What is fasting?
Fasting is abstaining from something (food or otherwise) and replacing that thing with prayer and time with the Lord.
The Bible mentions three different types of fasting:
- Total fast – No food or water
- Normal fast – No food
- Partial fast – Abstaining from things like sweets, meat, bread, etc (e.g. Daniel’s fast – Daniel 1:12, 10:3)
Who should practice fasting?
In Matthew 6, Jesus is instructing His disciples in foundational elements of their spiritual life when He makes the statement, “and when you fast…” (Matthew 6:16). Jesus was expecting His disciples to fast and wanted them to know the right way to do it. The same is true for His disciples today (i.e. us). Jesus makes it clear that all believers should practice fasting as a way of prioritizing the things of Heaven over the things of this earth.
Why do we fast?
So often in this life we are like Esau, who sacrificed his life-long gift (his birthright as the first-born) to satisfy his temporary hunger for a bowl of food (Genesis 25:29-34). When we fast, we are asking the Lord to increase our appetite for Him and His ways at the expense of our appetite for temporary things on this earth (i.e. food, etc). There are many situations where the Bible encourages people to fast to bring about a resolution (i.e. when seeking wisdom/guidance (Judges 20:26) or to bring about deliverance/healing (Mark 9:29), etc), however, we believe that we are called to incorporate fasting into our lives just like Anna in Luke 2:37. For most, this will not mean that you fast every week, instead, we encourage you to establish a rhythm of fasting to listen to and walk more closely with the Holy Spirit. There are breakthroughs in both our spiritual and physical lives that will only be made available to us as we pursue the heart of God through fasting.
How do I fast?
What you fast and for how long will look different for different people and situations. The best thing you can do is to ask the Lord for wisdom in the “what” and “how long.” Whatever you choose to fast, it is important that it is something you have an appetite for on a daily basis as the goal of fasting is to replace your hunger for something temporary with a hungering after the Lord and His presence. If you plan on fasting food, it may be helpful to consult with your doctor to make sure that you will not harm yourself by doing so. Everyone’s health/abilities are different and intention of fasting is never to harm the body that the Lord created.
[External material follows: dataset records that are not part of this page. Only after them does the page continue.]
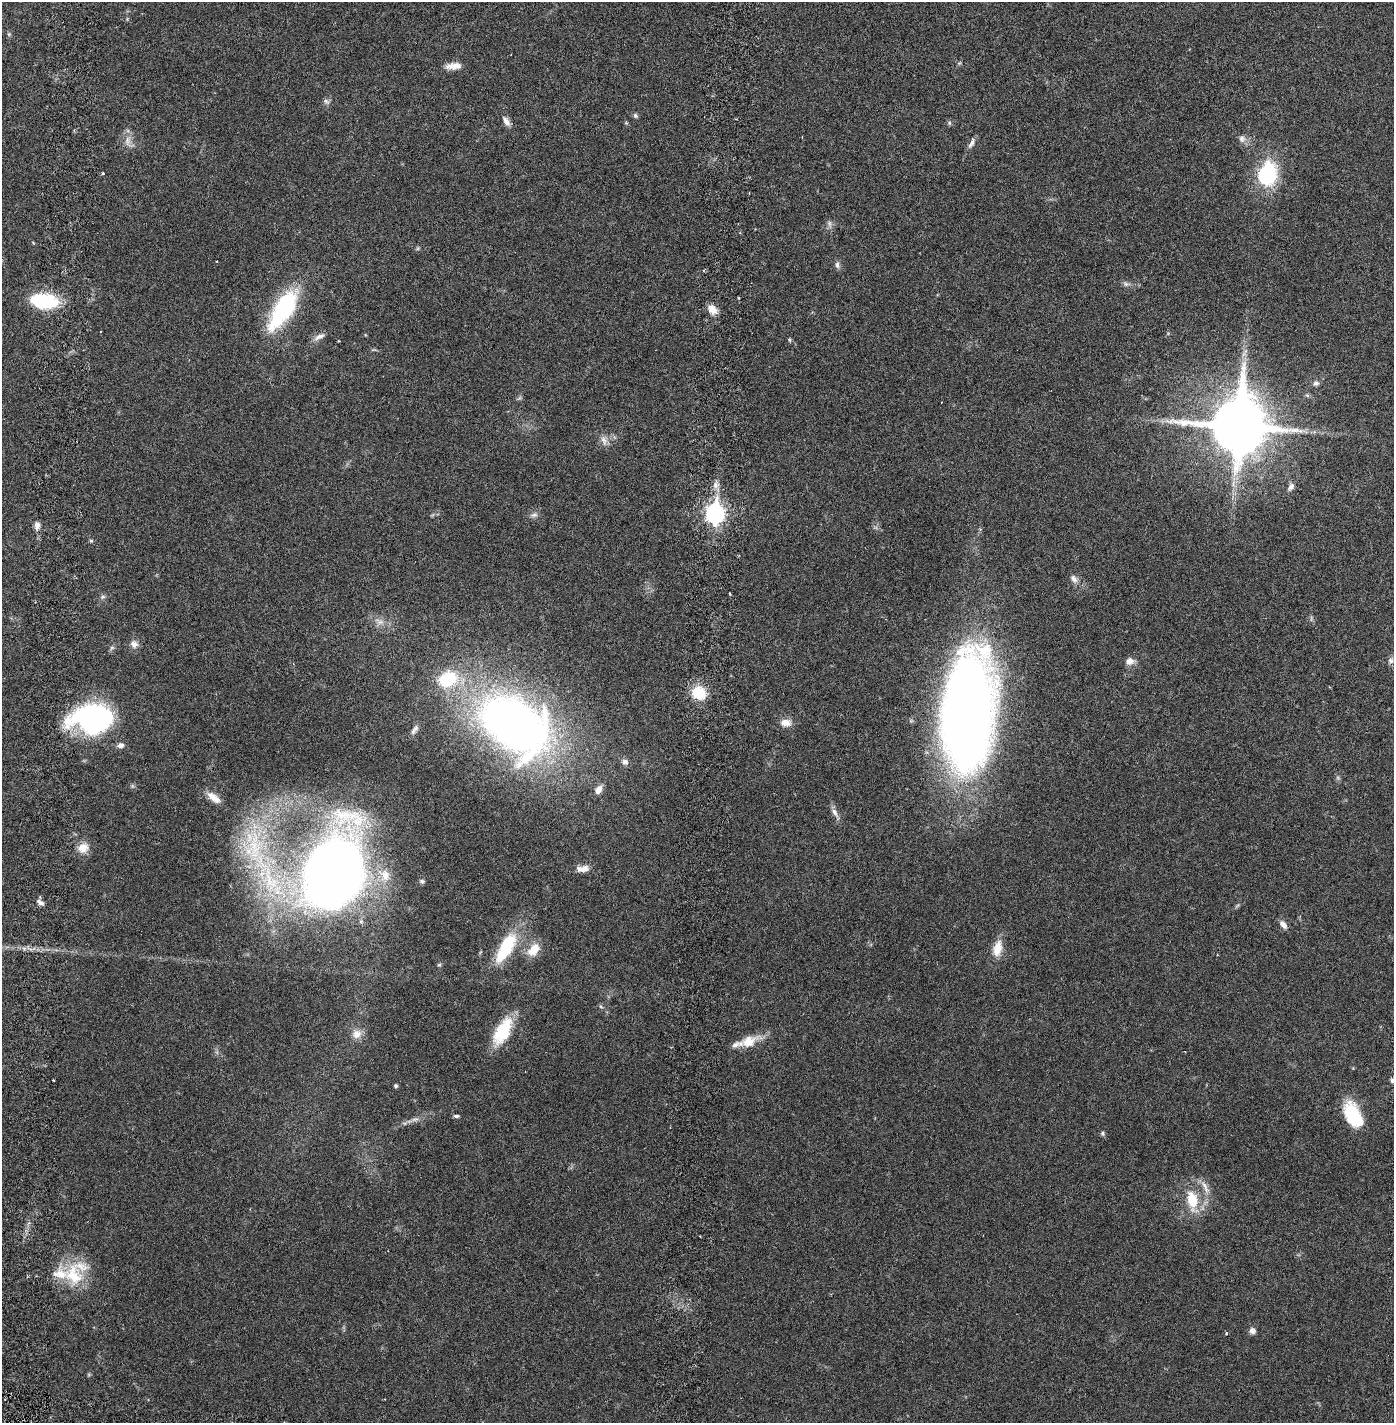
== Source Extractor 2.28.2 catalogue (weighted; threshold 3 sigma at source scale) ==
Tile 11 of 4 x 4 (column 3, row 3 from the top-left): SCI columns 2887-4278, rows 1509-2929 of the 5883 x 5855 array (HDU 1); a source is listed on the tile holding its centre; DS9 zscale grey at full resolution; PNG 1396 x 1425 px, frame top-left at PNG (2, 2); no overlay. Shown black and unused: <1% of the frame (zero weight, under 2 of 6 exposures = <1% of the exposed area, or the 3 px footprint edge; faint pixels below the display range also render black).
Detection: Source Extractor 2.28.2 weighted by HDU 2 'WHT'; one run over the whole footprint, this tile lists its part. Background 0.0212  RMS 0.0033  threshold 0.0135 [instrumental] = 3 sigma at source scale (4.09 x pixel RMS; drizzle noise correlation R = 1.36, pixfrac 0.8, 0.05/0.05 arcsec/px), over >= 5 px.
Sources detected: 84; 3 too faint to see at this stretch — not listed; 3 inside a brighter listed object's ellipse — not listed separately; the other 78 listed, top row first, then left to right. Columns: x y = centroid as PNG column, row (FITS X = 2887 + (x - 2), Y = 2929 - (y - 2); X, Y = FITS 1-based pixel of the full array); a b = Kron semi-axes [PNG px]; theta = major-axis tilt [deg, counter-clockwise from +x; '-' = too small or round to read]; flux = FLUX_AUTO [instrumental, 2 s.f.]
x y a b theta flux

Fasting is more than just the abstaining from food or something else we want. The goal of fasting is nearness to the heart of God and clarity in hearing the Holy Spirit. If this is our desire, then our hungering for whatever we are fasting must be directed to our hunger for the Lord through prayer. If you have a typical time that you usually engage in the activity you are fasting (i.e. eating food), make a plan to spend that time praying and worshipping instead. There may be some times that you cannot do it at the same time (i.e. when you are spending a meal with others), but plan time to spend with the Lord around that.
Hebrews 11:6 says that God “rewards those who seek Him.” When you fast and pray, expect to hear from the Lord. Buy a journal (if you do not have one) and make time to write down what you hear from the Lord. When the Holy Spirit begins bringing thoughts to your mind, put them in your journal! Our God is such a good Father, and when we ask He promises we will receive (Matthew 7:7-8)!